最后,我放声大哭,所有的客人都听到了。母亲冲上楼来,花了十多分钟才让我安静下来,并向我保证一切都没有变。
“你还记得那个晚上吗?”我问母亲。
“亲爱的,我怎么可能忘记呢?”母亲回答。
我和哥哥刚认识字就开始自己看书了。有时候,父亲会在母亲带着妹妹看图画书的时候,为我们读一本书的一个章节。父亲喜欢伊恩·弗兰明的《飞天万能车》,还有罗尔德·达尔的《查理与巧克力工厂》。我们也喜欢。

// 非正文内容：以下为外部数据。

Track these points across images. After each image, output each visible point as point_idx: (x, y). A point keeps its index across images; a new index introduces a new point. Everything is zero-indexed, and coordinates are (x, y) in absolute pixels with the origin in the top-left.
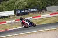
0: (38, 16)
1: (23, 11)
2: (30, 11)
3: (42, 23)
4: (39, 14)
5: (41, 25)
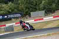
1: (6, 17)
2: (13, 17)
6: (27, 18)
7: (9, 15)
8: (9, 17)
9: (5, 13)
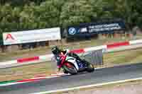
0: (120, 42)
2: (102, 30)
3: (132, 62)
4: (123, 38)
5: (129, 66)
6: (135, 34)
7: (92, 25)
8: (91, 31)
9: (81, 20)
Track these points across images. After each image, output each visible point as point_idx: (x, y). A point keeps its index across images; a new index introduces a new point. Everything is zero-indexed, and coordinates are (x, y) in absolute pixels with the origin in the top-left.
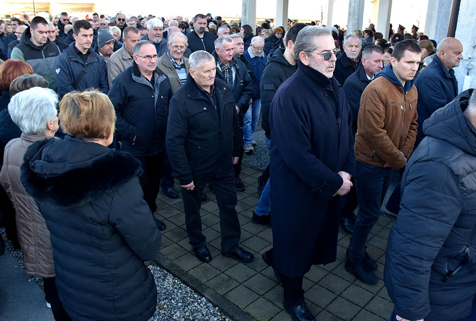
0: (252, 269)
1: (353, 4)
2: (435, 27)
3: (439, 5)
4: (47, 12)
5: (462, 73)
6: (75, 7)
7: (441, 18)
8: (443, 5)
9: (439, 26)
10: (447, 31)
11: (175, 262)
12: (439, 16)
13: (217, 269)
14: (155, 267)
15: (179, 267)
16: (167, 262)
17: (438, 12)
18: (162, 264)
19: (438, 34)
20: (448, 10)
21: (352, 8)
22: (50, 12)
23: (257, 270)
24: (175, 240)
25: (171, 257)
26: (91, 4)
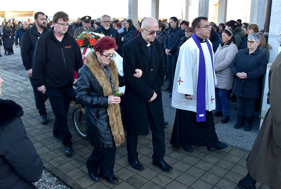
0: (133, 186)
1: (201, 4)
2: (256, 18)
3: (258, 4)
4: (3, 17)
5: (277, 45)
6: (21, 13)
7: (260, 12)
8: (261, 4)
9: (259, 18)
10: (264, 21)
11: (77, 182)
12: (258, 11)
13: (107, 186)
14: (63, 186)
15: (80, 185)
16: (71, 182)
17: (258, 9)
18: (68, 183)
19: (259, 23)
20: (264, 7)
21: (201, 7)
22: (5, 17)
23: (136, 186)
24: (77, 166)
25: (74, 178)
26: (32, 12)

我们家有一个避免扔垃圾和整理房间的万全之策——一头扎进书本里。就像中世纪时期的教堂一样,书本为我们提供了即时的庇护。一旦你沉浸到某本书里,你就不会被打扰了。书本不能在你做了错事的时候让你免于责罚,但能帮你缓期执行。不过我们很快发现,只有全神贯注地沉浸在书里才管用,看起来认真读书的样子可不算。
我能记起的,与父母之间最早的对话几乎都是关于书的:为什么那个人不明白费迪南就是不想打仗?为什么飞天万能车的牌照是GEN 11?根据父亲和母亲的说法,这个问题的答案是:人是可以很坏的,但也可以学着不要变坏,你自己会有一个判断。
母亲和父亲每个周末都会花很长时间看书,甚至有时整个周末都在阅读。有些父母只要求孩子多多读书,自己却完全不看书,母亲对此感到非常惊诧。这让我想起曾经听过的一位丹佛的新闻播音员在主持中无比严肃地说:“我不看书,但我喜欢书。”
我曾经是个很宅的孩子,读书、画画,待在自己的房间里与最好的朋友一起聊书、聊事件、聊电影,没完没了地聊。我的哥哥也是一个大书虫,但他是个擅长运动的阅读者。
九岁时,我被J.R.R.托尔金的《霍比特人》迷得神魂颠倒。我在去摩洛哥度假的时候看了这本书。当时我高烧四十度,摩洛哥医生给了我他唯一的药品——纯吗啡。我发着高烧,又用了药,开始迷乱兴奋。在丹吉尔古城的房间里,我躺在床上看《霍比特人》,一直到失去了意识。床边放着一杯很烫、很甜、很好喝的薄荷茶。我记得海面上吹来的微风,还有一白如洗的墙壁;我还记得那个长相英俊,总是不时出入房间关照我的摩洛哥人。最重要的是,我记得《霍比特人》。那是我能想象出的最变幻莫测的书。几年之后,我发现我记得的一半是托尔金的《霍比特人》,另外一半是我当时炽热纷乱的大脑的狂想。